For the month of June, I am participating in the Food Stamp Challenge hosted by Katy at The Non-Consumer Advocate. Our challenge is to try to spend less on groceries than what our family would receive if we were to receive food stamps. The average family receives $101 per person. I also have a 3 year old so we would qualify for $44 in WIC, which brings our total budget to $549 for the month. I hope that we will be able to spend less than that as I plan to donate the difference between our budget and what I actually spend to our local food bank.
Instead of showing you a picture of what I bought last week, I thought I would show you a picture of what I didn’t buy this month: Although I was getting low on both olive oil and honey I didn’t buy replacements. I usually buy local honey, which costs $12 for 2 pounds and a large container of olive oil which runs from $8 – $12 depending on where I buy it. I chose to make use of what I had on hand rather than make an expensive purchase. I think this probably reflects the decisions which someone on a restricted food budget would make. (You can see a picture of one of my previous trips here, if you are interested in the type of food I did choose to buy). What items do you skip when your food budget is tight?
I also didn’t buy: However, this time I didn’t have to make a sacrifice. My garden provided us with more than enough lettuces, spinach, chard (use stems like celery and leaves like spinach), radishes, onions, herbs, strawberries, and rhubarb. Once my garden is in full swing, I don’t need to buy much fruit and don’t have to buy any vegetables. Are you able to supplement your groceries with homegrown fruits and vegetables?
Raley’s $87.45
Smith’s $17.57
Total for month: $439.82
I spent $109.18 less than I budgeted for the June Food Stamp Challenge, which will be donated to our local food bank.
Menu Plan Week of June 28th
I have an abundance of chard, spinach, and lettuces, which is reflected in my dinner choices.
Monday – Veggie Burrito Bake, Spanish Rice, and Refried Beans. Dessert will be No Bake Cookies.
Tuesday – Asian Chicken Salad
Wednesday – Tacos, leftover Spanish Rice, and leftover Refried Beans
Thursday – Swiss Chard and Garbanzo Bean Soup and Salad
Friday – Use leftover taco meat to make Taco Salad
Saturday – Crock Pot Split Pea Soup and Salad
Sunday – BBQ Salmon, Basmati Rice, Serendipitous Asparagus, and salad. Dessert will be homemade ice-cream and Strawberry Cream Pie.
Do you have any recipes that use up lots of spinach, lettuce, or chard? If so, please leave me a link!
For more menu ideas, visit Menu Plan Monday.
Struggler says
I think we'd find that a very tight food budget, so I applaud you heartily!
Alea says
Thanks Laura and Angela, Both recipes will served at my house soon!

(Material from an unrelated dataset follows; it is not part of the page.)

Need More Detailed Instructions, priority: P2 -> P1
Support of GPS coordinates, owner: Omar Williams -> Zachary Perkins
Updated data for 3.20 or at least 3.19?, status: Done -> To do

Money Saving Maine-iac, I decided to give our local bank the money so they could buy what they needed since they tend to get an odd assortment of items.
Money Saving Maine-iac says
These posts have been an eye opener Alea! Well done. Will you donate the cash or, being the savvy shopper you are, will see how far you can stretch the money and shop to donate?
Angela says
One of our new favorites, and it's easy to substitute ingredients (corn or flour tortillas, different kinds of greens, etc.) – just don't leave out the tequila! Yum.
http://www.vegetariantimes.com/recipes/10066?section=
I'm also going to try Laura's recipe- it sounds delicious, and easy, just what we love around here.
Laura says
You did REALLY well this past month!
We have also nearly run out of things like oil, sugar and flour, and I do not have the money in the budget to replace them (well, until this Friday). I also usually buy large size containers or packages of these items but just can't this month.
Have you made Spaghetti with Greens? VERY easy: wash and very coarsely chop a large amount of greens (spinach and chard work well); big pieces are OK. Cook spaghetti according to directions; about 3-4 minutes before the spaghetti is done, gradually add the greens to the pot and cook spaghetti until al dente. Drain the pasta and greens together, then toss with about 3 TBSP of olive oil and a little crushed garlic. Place pasta on a large plate and top with 1/3 cup grated Parmesan cheese and 3-4 TBSP toasted pine nuts. Toss just before serving.